The Fallout games exist in a timeline where the microprocessor was never invented. Hence all the vacuum tubes and transistors present across the games’ retrofuture. Bethesda could have leaned on this fact. It could have said that The Institute finally developed proper computer chips in the 2100s — explaining the advanced technology and connecting it all to that greater world like New Vegas before it. Perhaps, obsessed with that new power potentially rivalling the atom bomb, the organization might have tested increasingly unethical technology on people it saw as lesser.

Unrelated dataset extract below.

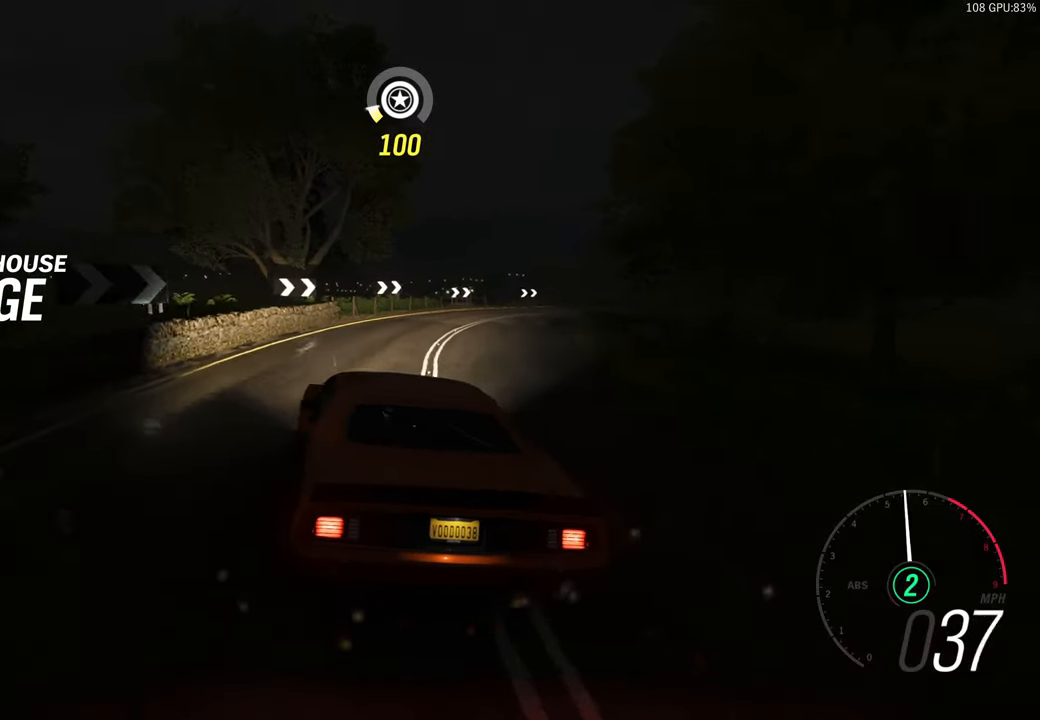
{"buttons": ["R2"], "left_stick": "right", "right_stick": "center", "events": []}
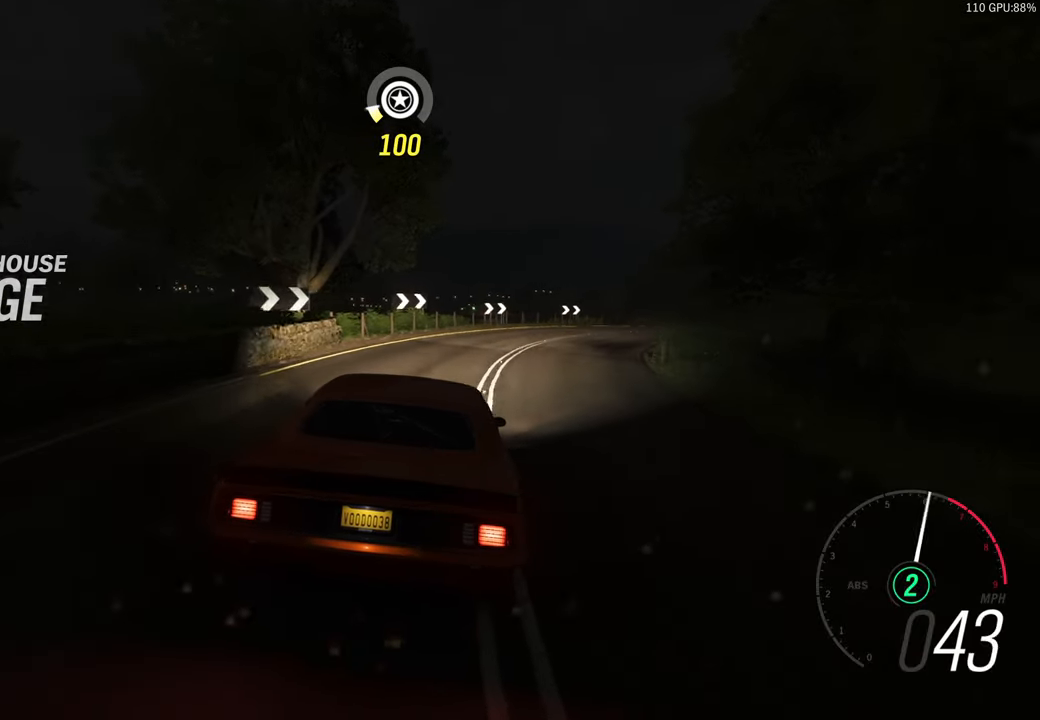
{"buttons": ["R2"], "left_stick": "right", "right_stick": "center", "events": [[33, "left_stick", "center"], [250, "left_stick", "right"]]}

You do get the chance to ask about The Institute near the end of the game. But all the answers, like your own alien dialogue, boil down to one statement: It’s too complicated to explain. From there you can either join The Institute and aid its murder spree (still without any answers to why you should care). Or you can nuke it. Either way, you need to grind more fetch quests to make folks like you enough before the final mission unlocks. It’s an inexplicable slog.
Mods do a lot of heavy lifting, of course. I built myself a jetpack and recruited a sharply dressed ghoul (the goopy, irradiated immortals of Fallout lore) as a new companion with fantastic, entirely fan-performed voice acting. I added dozens of new monsters and weapons to fight them. Bethesda clearly agrees that mods are a huge part of these games. To the point that the line between paid content and fan content gets… blurry at times. In the same way the modding community increasingly influences how these games are made, I wonder if the fact that nobody bothers beating Bethesda titles has begun to influence their stories — or lack thereof.

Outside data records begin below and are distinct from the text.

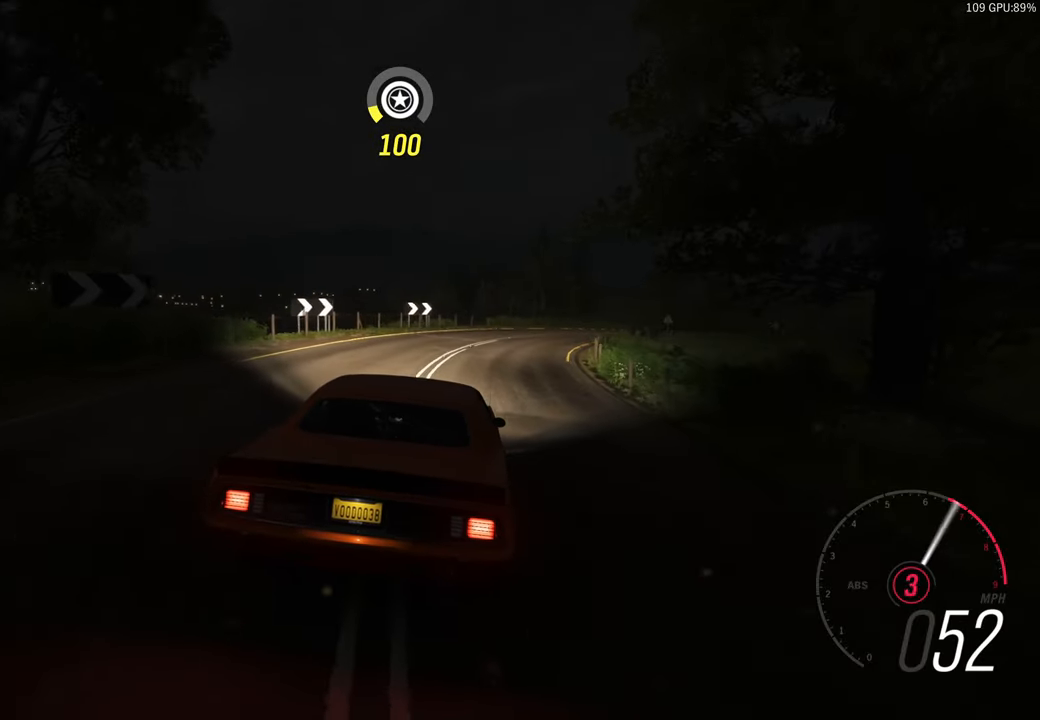
{"buttons": ["R2"], "left_stick": "up-right", "right_stick": "center", "events": [[17, "A", "up"], [17, "left_stick", "center"], [250, "left_stick", "right"], [417, "left_stick", "up-right"]]}
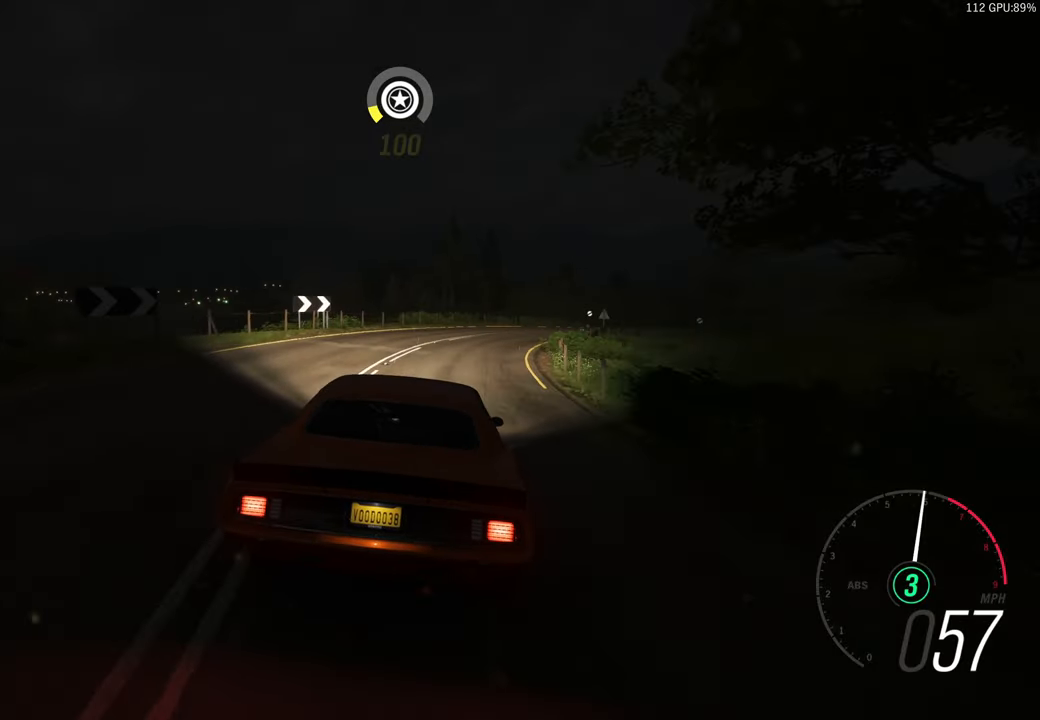
{"buttons": ["R2"], "left_stick": "up-right", "right_stick": "center", "events": []}
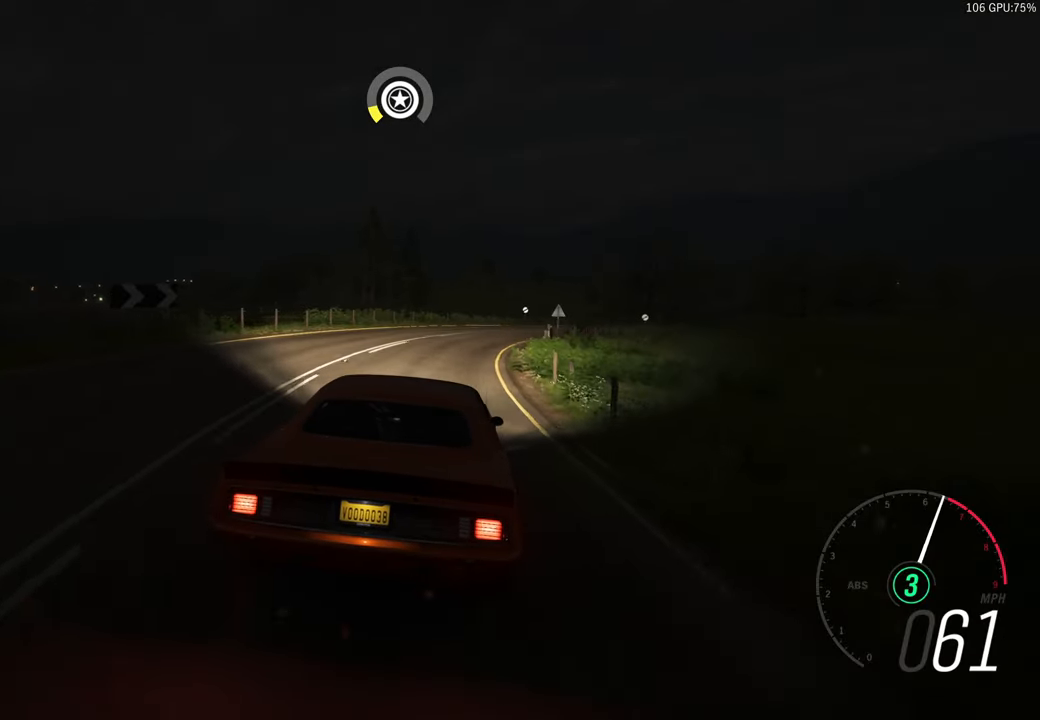
{"buttons": ["R2"], "left_stick": "center", "right_stick": "center", "events": [[67, "left_stick", "up"], [183, "left_stick", "center"]]}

Particularly now, in 2021, Fallout 4 feels like a skeleton of a game that mods were meant to flesh out. That or a proof of concept for the much more maligned Fallout 76. Base-building, loot harvesting, repeatable quests: they all feel more at home in a multiplayer game than a single-player story that seems comparatively disinterested in telling a story at all. If you’ve got the patience and the interest, seeing what the fans have made is worth the effort. Just know that this ashen sandbox is entirely about the journey and not the destination.